TO-DO ITEM: Reproduce the lines of the data below verbatim.

DATA:
[Start of Attachment]

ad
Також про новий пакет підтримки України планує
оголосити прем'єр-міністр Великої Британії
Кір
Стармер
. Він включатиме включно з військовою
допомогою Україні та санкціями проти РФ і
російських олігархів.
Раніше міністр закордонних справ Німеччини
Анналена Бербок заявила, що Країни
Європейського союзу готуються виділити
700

[End of Attachment]

RESPONSE TO THIS EXERCISE:
ad
Також про новий пакет підтримки України планує
оголосити прем'єр-міністр Великої Британії
Кір
Стармер
. Він включатиме включно з військовою
допомогою Україні та санкціями проти РФ і
російських олігархів.
Раніше міністр закордонних справ Німеччини
Анналена Бербок заявила, що Країни
Європейського союзу готуються виділити
700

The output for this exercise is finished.